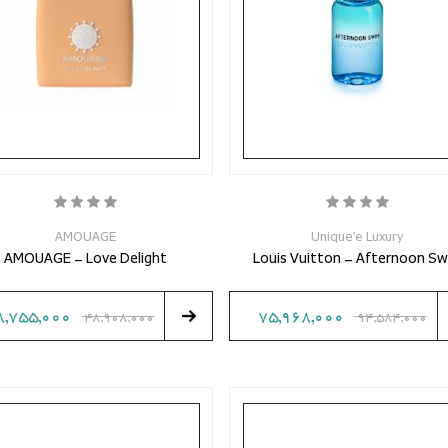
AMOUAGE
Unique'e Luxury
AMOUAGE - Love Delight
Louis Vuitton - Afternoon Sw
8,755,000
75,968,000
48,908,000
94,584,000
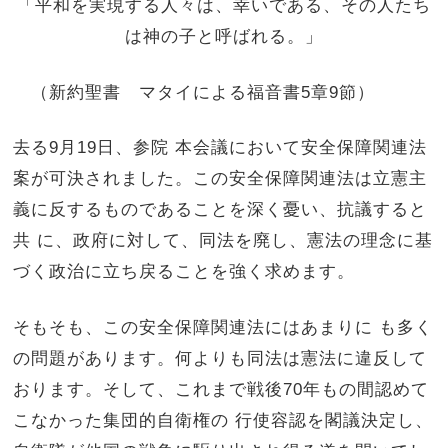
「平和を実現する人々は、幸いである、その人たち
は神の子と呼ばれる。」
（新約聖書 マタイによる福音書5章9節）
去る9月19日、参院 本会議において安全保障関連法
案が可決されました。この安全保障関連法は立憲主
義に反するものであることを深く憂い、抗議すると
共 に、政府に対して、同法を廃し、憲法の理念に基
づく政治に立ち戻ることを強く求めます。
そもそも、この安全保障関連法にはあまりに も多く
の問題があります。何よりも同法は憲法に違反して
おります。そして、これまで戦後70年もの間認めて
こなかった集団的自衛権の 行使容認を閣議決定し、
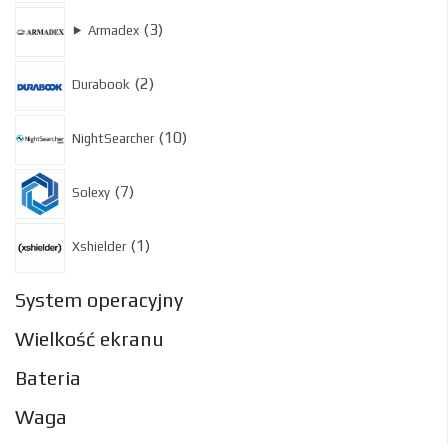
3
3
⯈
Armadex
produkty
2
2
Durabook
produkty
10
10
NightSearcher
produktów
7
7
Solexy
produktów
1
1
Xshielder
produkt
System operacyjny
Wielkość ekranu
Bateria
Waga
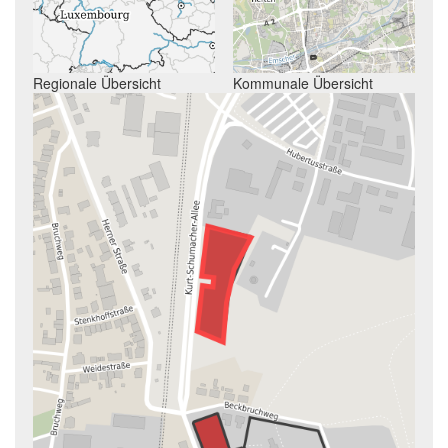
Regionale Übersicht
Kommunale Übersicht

◆ ◆ ◆ ◆ ◆

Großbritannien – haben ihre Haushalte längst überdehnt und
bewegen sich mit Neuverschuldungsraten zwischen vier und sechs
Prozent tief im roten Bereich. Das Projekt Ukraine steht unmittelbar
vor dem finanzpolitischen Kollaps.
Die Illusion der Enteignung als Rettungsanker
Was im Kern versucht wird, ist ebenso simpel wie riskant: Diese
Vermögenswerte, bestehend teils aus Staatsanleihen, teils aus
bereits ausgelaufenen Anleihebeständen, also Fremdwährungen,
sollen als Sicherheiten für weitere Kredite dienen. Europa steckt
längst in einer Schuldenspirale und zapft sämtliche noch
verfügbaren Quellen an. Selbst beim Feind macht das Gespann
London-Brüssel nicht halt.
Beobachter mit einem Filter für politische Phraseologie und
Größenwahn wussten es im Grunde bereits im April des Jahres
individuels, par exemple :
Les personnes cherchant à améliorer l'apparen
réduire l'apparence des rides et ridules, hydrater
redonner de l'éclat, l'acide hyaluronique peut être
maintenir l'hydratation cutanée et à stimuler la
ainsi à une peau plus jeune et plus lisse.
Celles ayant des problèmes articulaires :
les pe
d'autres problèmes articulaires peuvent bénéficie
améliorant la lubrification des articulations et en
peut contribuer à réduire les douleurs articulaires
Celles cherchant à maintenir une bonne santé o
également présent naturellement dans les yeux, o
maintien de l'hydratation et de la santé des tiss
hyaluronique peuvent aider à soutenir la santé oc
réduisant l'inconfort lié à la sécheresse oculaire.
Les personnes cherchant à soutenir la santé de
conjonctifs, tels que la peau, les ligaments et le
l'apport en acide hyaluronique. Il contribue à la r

◆ ◆ ◆ ◆ ◆

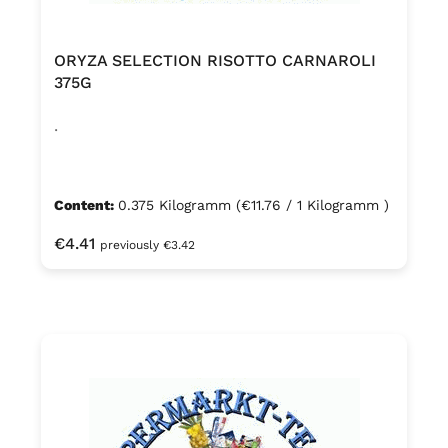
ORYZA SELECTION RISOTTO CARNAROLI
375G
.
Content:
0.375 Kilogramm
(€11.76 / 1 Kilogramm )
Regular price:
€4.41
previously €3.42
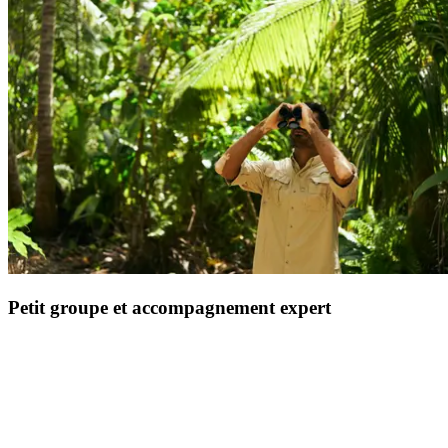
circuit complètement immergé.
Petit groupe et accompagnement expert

◆ ◆ ◆ ◆ ◆

What the task requires: Everything between and including the line above containing "(€11.76 / 1 Kilogramm )" and the line containing "Petit groupe et accompagnement expert" should be reproduced exactly, with pictures excluded.

Solution to this task:
(€11.76 / 1 Kilogramm )
Regular price:
€4.41
previously €3.42
circuit complètement immergé.
Petit groupe et accompagnement expert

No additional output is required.